» EXERCISE
Reproduce every line of the rows below word for word, omitting the pictures.

[Excerpts from a dataset]
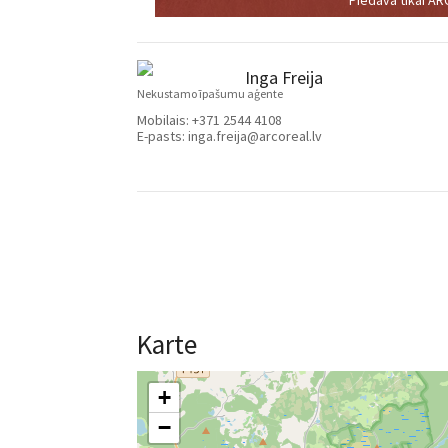
Inga Freija
Nekustamo īpašumu aģente
Mobilais:
+371 2544 4108
E-pasts:
inga.freija@arcoreal.lv
Karte
+
−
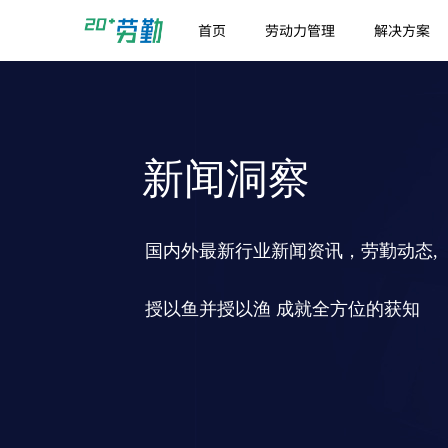
首页
劳动力管理
解决方案
新闻洞察
国内外最新行业新闻资讯，劳勤动态,
授以鱼并授以渔 成就全方位的获知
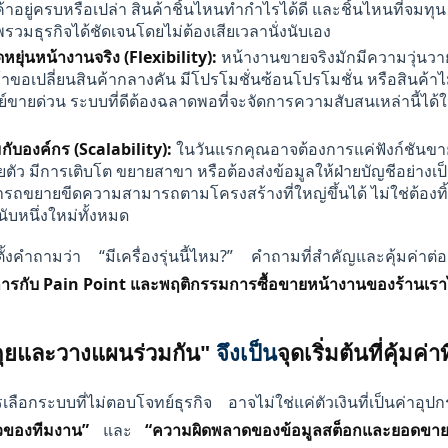
าอยู่ครบหรือเปล่า สินค้าชิ้นไหนทำกำไรได้ดี และชิ้นไหนที่จมทุน เพ
รวมธุรกิจได้ชัดเจนโดยไม่ต้องเสียเวลานั่งนับเอง
หยุ่นหน้างานจริง (Flexibility):
หน้างานขายจริงมักมีความวุ่นวาย
้าขอเปลี่ยนสินค้ากลางคัน มีโปรโมชั่นซ้อนโปรโมชั่น หรือสินค้าไม
ีย์ขายด่วน ระบบที่ดีต้องฉลาดพอที่จะจัดการความสับสนเหล่านี้ได้ใน
กับองค์กร (Scalability):
ในวันแรกคุณอาจต้องการแค่ฟังก์ชันขาย
ายตัว มีการเติบโต ขยายสาขา หรือต้องส่งข้อมูลให้ฝ่ายบัญชีอย่างเ
ถขยายขีดความสามารถตามโครงสร้างที่ใหญ่ขึ้นได้ ไม่ใช่ต้องทิ
้นนับหนึ่งใหม่ทั้งหมด
ะตั้งคำถามว่า “มีเครื่องรุ่นนี้ไหม?” คำถามที่สำคัญและคุ้มค่าต
การกับ Pain Point และพฤติกรรมการซื้อขายหน้างานของร้านเราได
คุยและวางแผนร่วมกัน"
จึงเป็น
จุดเริ่มต้นที่คุ้มค่าท
ือกระบบที่ไม่ตอบโจทย์ธุรกิจ อาจไม่ใช่แค่ตัวเงินที่เป็นค่าอ
วของทีมงาน”
และ
“ความผิดพลาดของข้อมูลสต็อกและยอดขาย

» RESPONSE BOX
Inga Freija
Nekustamo īpašumu aģente
Mobilais:
+371 2544 4108
E-pasts:
inga.freija@arcoreal.lv
Karte
+
−
首页
劳动力管理
解决方案
新闻洞察
国内外最新行业新闻资讯，劳勤动态,
授以鱼并授以渔 成就全方位的获知
าอยู่ครบหรือเปล่า สินค้าชิ้นไหนทำกำไรได้ดี และชิ้นไหนที่จมทุน เพ
รวมธุรกิจได้ชัดเจนโดยไม่ต้องเสียเวลานั่งนับเอง
หยุ่นหน้างานจริง (Flexibility):
หน้างานขายจริงมักมีความวุ่นวาย
้าขอเปลี่ยนสินค้ากลางคัน มีโปรโมชั่นซ้อนโปรโมชั่น หรือสินค้าไม
ีย์ขายด่วน ระบบที่ดีต้องฉลาดพอที่จะจัดการความสับสนเหล่านี้ได้ใน
กับองค์กร (Scalability):
ในวันแรกคุณอาจต้องการแค่ฟังก์ชันขาย
ายตัว มีการเติบโต ขยายสาขา หรือต้องส่งข้อมูลให้ฝ่ายบัญชีอย่างเ
ถขยายขีดความสามารถตามโครงสร้างที่ใหญ่ขึ้นได้ ไม่ใช่ต้องทิ
้นนับหนึ่งใหม่ทั้งหมด
ะตั้งคำถามว่า “มีเครื่องรุ่นนี้ไหม?” คำถามที่สำคัญและคุ้มค่าต
การกับ Pain Point และพฤติกรรมการซื้อขายหน้างานของร้านเราได
คุยและวางแผนร่วมกัน"
จึงเป็น
จุดเริ่มต้นที่คุ้มค่าท
ือกระบบที่ไม่ตอบโจทย์ธุรกิจ อาจไม่ใช่แค่ตัวเงินที่เป็นค่าอ
วของทีมงาน”
และ
“ความผิดพลาดของข้อมูลสต็อกและยอดขาย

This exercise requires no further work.